May 9th, 2008 - 8:07 pm ICT by admin  

A file-photo of Bahujan Samaj Party

Bangalore, May 9 (IANS) The last assembly election in Karnataka, held in April-May 2004 along with Lok Sabha poll, resulted in a fractured verdict for the first time in the history of the state legislature. The Bharatiya Janata Party (BJP) emerged as the single largest party winning 79 of the 224 seats while the Congress secured 65 and Janata Dal-Secular (JD-S) 58 seats.

Of the remaining 22 seats, independents won 13. Five seats went to the Janata Dal-United while the Communist Party of India-Marxist and the Republican Party of India got one each.

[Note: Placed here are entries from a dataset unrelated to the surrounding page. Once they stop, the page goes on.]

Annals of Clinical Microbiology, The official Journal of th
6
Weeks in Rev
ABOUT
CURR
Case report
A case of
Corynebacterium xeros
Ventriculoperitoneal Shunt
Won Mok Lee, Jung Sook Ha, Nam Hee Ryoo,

Regional parties like Karnataka Chaluvali Vatal Paksha (KCVP) and Kannada Nadu Party (KNP) also won one seat each.

Although the Congress secured 35.28 percent of votes, its strength in the lower house declined to 65 seats from 135 in September-October 1999.

The BJP polled 28.49 percent of votes but won 79 seats whereas the JD-S mustered 20.59 percent for 58 seats.

Interestingly, the Bahujan Samaj Party (BJP), which made a debut, was the only party to have drawn blank though it secured 1.75 percent of votes. In the process, it damaged the prospects of the Congress in as many as 42 constituencies.

As the first state in the country to undertake the delimitation exercise, Karnataka will witness a three-phase poll from Saturday in the old Mysore region consisting of 89 constituencies in 11 southern districts including Bangalore, where the number of seats has shot up to 28 from 16.

Post-delimitation, the number of assembly segments in the state remains the same (224) despite change in the character and composition of almost each constituency.

Of the total seats, 36 are reserved for Scheduled Castes and 15 for Scheduled Tribes.